Church in Brooklyn, New York

The Hanson Place Central United Methodist Church is a Methodist cathedral in the Fort Greene neighborhood of Brooklyn, New York City. It is located on the northwest corner of Hanson Place and St. Felix Street, adjacent to the Williamsburgh Savings Bank Tower. The church is the third Methodist church on the site. The present structure was built in 1929–1931, and its architectural style has been called "Gothic restyled in modern dress, an exercise in massing brick and tan terra cotta that might be called cubistic Art Moderne."

The church's street level features retail stores, and it is also listed as the headquarters for the Boy Scouts in Brooklyn.

As of 2010, Hanson Place Central hosts a midday inspirational service for all members of the downtown Brooklyn community daily at 12 noon. They work to engage all members of their surrounding community.
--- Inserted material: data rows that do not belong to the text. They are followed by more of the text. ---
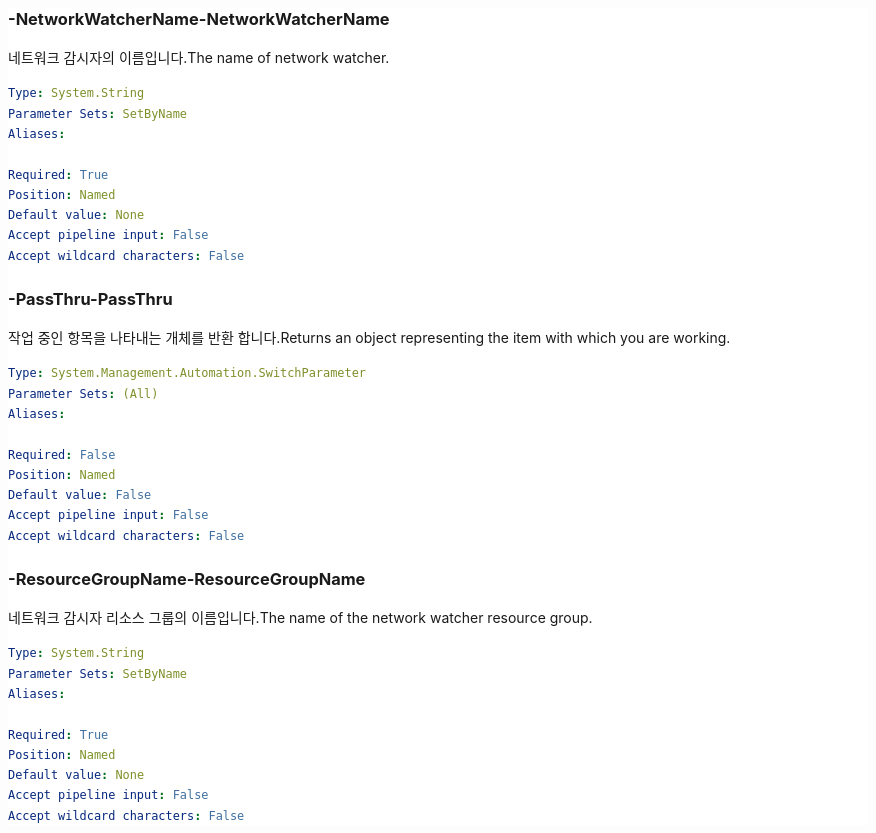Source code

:### <span data-ttu-id="30c64-128">-NetworkWatcherName</span><span class="sxs-lookup"><span data-stu-id="30c64-128">-NetworkWatcherName</span></span>
<span data-ttu-id="30c64-129">네트워크 감시자의 이름입니다.</span><span class="sxs-lookup"><span data-stu-id="30c64-129">The name of network watcher.</span></span>

```yaml
Type: System.String
Parameter Sets: SetByName
Aliases:

Required: True
Position: Named
Default value: None
Accept pipeline input: False
Accept wildcard characters: False
```

### <span data-ttu-id="30c64-130">-PassThru</span><span class="sxs-lookup"><span data-stu-id="30c64-130">-PassThru</span></span>
<span data-ttu-id="30c64-131">작업 중인 항목을 나타내는 개체를 반환 합니다.</span><span class="sxs-lookup"><span data-stu-id="30c64-131">Returns an object representing the item with which you are working.</span></span>

```yaml
Type: System.Management.Automation.SwitchParameter
Parameter Sets: (All)
Aliases:

Required: False
Position: Named
Default value: False
Accept pipeline input: False
Accept wildcard characters: False
```

### <span data-ttu-id="30c64-132">-ResourceGroupName</span><span class="sxs-lookup"><span data-stu-id="30c64-132">-ResourceGroupName</span></span>
<span data-ttu-id="30c64-133">네트워크 감시자 리소스 그룹의 이름입니다.</span><span class="sxs-lookup"><span data-stu-id="30c64-133">The name of the network watcher resource group.</span></span>

```yaml
Type: System.String
Parameter Sets: SetByName
Aliases:

Required: True
Position: Named
Default value: None
Accept pipeline input: False
Accept wildcard characters: False
```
They also have a food pantry open to the public in need.

The church is located within the Brooklyn Academy of Music Historic District, which was created in 1978 by the New York City Landmarks Preservation Commission.

==History==
The first Methodist church on the site was erected in 1857 on land purchased the year before; prior to that the land had been part of a farm, and then passed through a number of hands after the farm was sub-divided. The Hanson Place Methodist Church, which could accommodate 800 people and had a Sunday school in the basement, was dedicated on January 3, 1858. A new Sunday school building was constructed in 1860, and a parsonage in 1863. By 1872 a larger church was required, which started construction in 1873 and was dedicated on January 4, 1874.

In 1927, the Hanson Place church merged with the Summerfield Methodist Church and the Fleet Street Methodist Church to create the Central Methodist Episcopal Church. The new combined congregation planned on building a new church, and purchased a site for it, but when the 1874 building was condemned by the Department of Buildings as unsafe for occupation due to damage done by subway construction underneath it, the parish decided instead to replace the condemned building and keep the church on the same site.
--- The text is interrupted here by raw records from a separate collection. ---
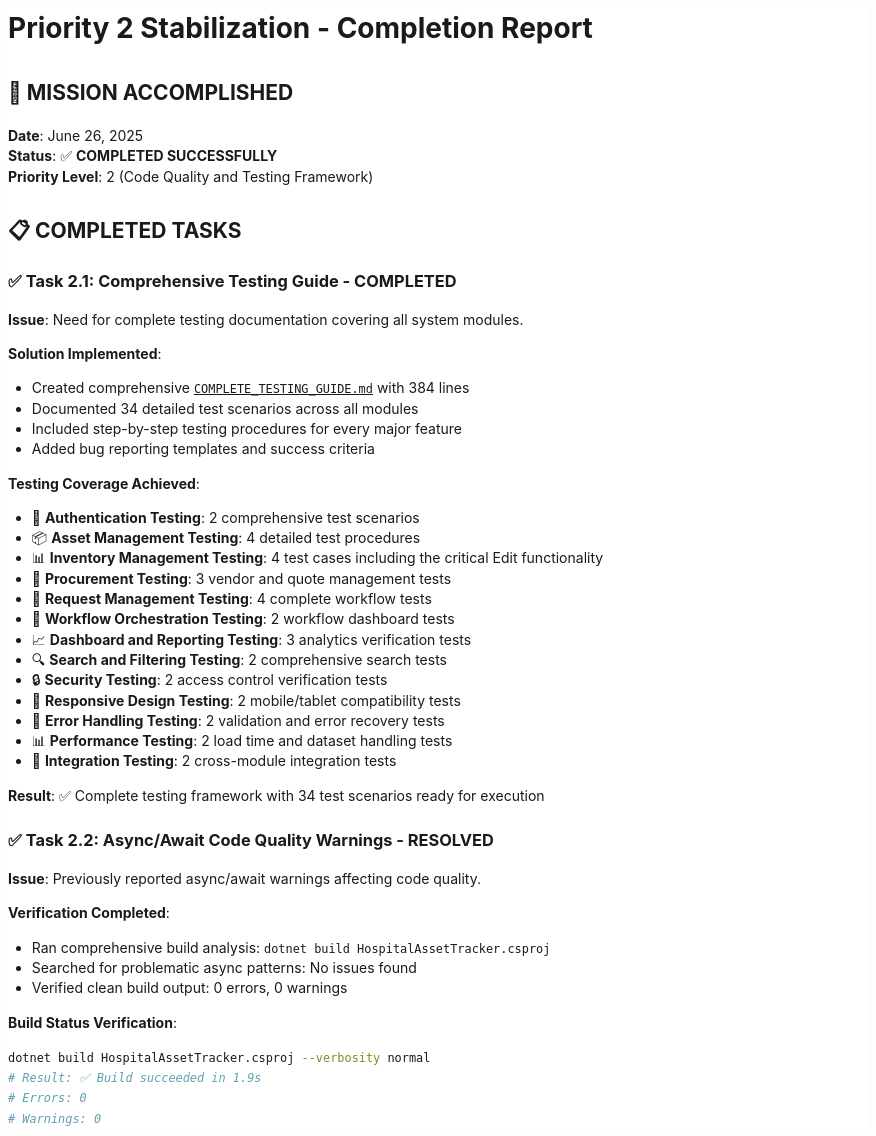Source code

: # Priority 2 Stabilization - Completion Report

## 🎯 **MISSION ACCOMPLISHED**

**Date**: June 26, 2025  
**Status**: ✅ **COMPLETED SUCCESSFULLY**  
**Priority Level**: 2 (Code Quality and Testing Framework)

## 📋 **COMPLETED TASKS**

### ✅ **Task 2.1: Comprehensive Testing Guide - COMPLETED**

**Issue**: Need for complete testing documentation covering all system modules.

**Solution Implemented**:
- Created comprehensive [`COMPLETE_TESTING_GUIDE.md`](COMPLETE_TESTING_GUIDE.md) with 384 lines
- Documented 34 detailed test scenarios across all modules
- Included step-by-step testing procedures for every major feature
- Added bug reporting templates and success criteria

**Testing Coverage Achieved**:
- 🔐 **Authentication Testing**: 2 comprehensive test scenarios
- 📦 **Asset Management Testing**: 4 detailed test procedures
- 📊 **Inventory Management Testing**: 4 test cases including the critical Edit functionality
- 🛒 **Procurement Testing**: 3 vendor and quote management tests
- 📝 **Request Management Testing**: 4 complete workflow tests
- 🔄 **Workflow Orchestration Testing**: 2 workflow dashboard tests
- 📈 **Dashboard and Reporting Testing**: 3 analytics verification tests
- 🔍 **Search and Filtering Testing**: 2 comprehensive search tests
- 🔒 **Security Testing**: 2 access control verification tests
- 📱 **Responsive Design Testing**: 2 mobile/tablet compatibility tests
- 🚨 **Error Handling Testing**: 2 validation and error recovery tests
- 📊 **Performance Testing**: 2 load time and dataset handling tests
- 🔄 **Integration Testing**: 2 cross-module integration tests

**Result**: ✅ Complete testing framework with 34 test scenarios ready for execution

### ✅ **Task 2.2: Async/Await Code Quality Warnings - RESOLVED**

**Issue**: Previously reported async/await warnings affecting code quality.

**Verification Completed**:
- Ran comprehensive build analysis: `dotnet build HospitalAssetTracker.csproj`
- Searched for problematic async patterns: No issues found
- Verified clean build output: 0 errors, 0 warnings

**Build Status Verification**:
```bash
dotnet build HospitalAssetTracker.csproj --verbosity normal
# Result: ✅ Build succeeded in 1.9s
# Errors: 0
# Warnings: 0
```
The Church built again on the same site and the architecturally significant church was completed in 1931. The architecture firm of Halsey, McCormick, and Helmer designed the Modern Gothic/Art Moderne style church, as well as the adjacent landmarked Williamsburgh Savings Bank Tower.

The new, red-brick, Gothic revival structure has a base of granite and is trimmed with stone of a color lighter than the brick. The facade is dominated by the double entry doors within a Gothic arch, and myriad symbolic carvings.

The Hanson Place Central United Methodist Church building was abandoned in 2019 after the congregation's size had declined significantly; in subsequent years, the structure decayed to the point of being uninhabitable. The church building needed tens of millions of dollars in repairs, but merely repurposing the existing building was unlikely to raise the necessary funds. In 2024, Watermark Capital Group agreed to purchase the church building for $15 million, intending to build a luxury apartment tower above the site, while also repairing the existing building. The tower would rise 27 stories with 240 apartments, a quarter of which were to be affordable housing units. The tower proposal was highly contentious, and Brooklyn Community Board 2 recommended that plans for the tower be disapproved. Even so, the developers received a $25 million loan for the development in early 2026, and the New York City Landmarks Preservation Commission indicated it would provisionally support the plans.

In March 2026, the New York City Landmarks Preservation Commission unanimously approved revised plans for the project, including the construction of a residential tower above the historic church. The proposal, submitted by developer Strekte, incorporates the restoration of significant architectural elements while integrating the structure into a larger mixed-use development. During the approval, Landmarks Preservation Commission commissioners described the project as a precedent-setting approach to the adaptive reuse of landmarked religious buildings.